31. The method of claim 25, wherein the E. coli is deficient for sbcB, sbcC, recB, recC or recD activity and has a temperature sensitive mutation in recA.

32. The method of claim 25, wherein the human gene sequence is selected from the group consisting of genes encoding G-protein coupled receptors, kinases, phosphatases, ion channels, nuclear receptors, oncogenes, cancer suppressor genes, viral receptors, bacterial receptors, P450 genes, insulin receptors immunoglobins metabolic pathway genes, transcription factors, hormone receptors, cytokines, cell signaling pathway genes and cell cycle genes.

33. The method of claim 25, wherein the third DNA construct is a bacterial artificial chromosome.

34. The method of claim 25, wherein the human DNA sequence is a human gene sequence having at least one intron contained therein.

35. The method of claim 25, wherein the third DNA construct has a selection marker contained within the intron.

36. The method of claim 35, wherein the selection marker is added following the recombining step.

37. The method of claim 35, wherein the selection marker is a positive selection marker.

38. The method of claim 35, wherein the third DNA construct has a second selection marker that flanks the non-human animal DNA sequence.

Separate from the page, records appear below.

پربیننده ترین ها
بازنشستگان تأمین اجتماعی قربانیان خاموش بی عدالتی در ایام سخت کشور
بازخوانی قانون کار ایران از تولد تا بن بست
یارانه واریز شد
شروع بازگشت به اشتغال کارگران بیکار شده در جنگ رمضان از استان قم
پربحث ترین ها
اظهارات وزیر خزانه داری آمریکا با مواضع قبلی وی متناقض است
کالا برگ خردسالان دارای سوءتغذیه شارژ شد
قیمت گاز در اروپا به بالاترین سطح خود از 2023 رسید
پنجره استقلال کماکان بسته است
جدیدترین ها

39. The method of claim 25, wherein the human DNA sequence and the first non-human DNA sequence in the second construct are joined to the 5′ of a start codon in a human gene coding sequence.

40. The method of claim 39, wherein the human DNA sequence and the second non-human DNA sequence in the second construct are joined to the 3′ of a stop codon in the human gene coding sequence.

41. A humanized animal produced by the method of claim 1.

42. The humanized animal of claim 41, wherein the animal is a mouse.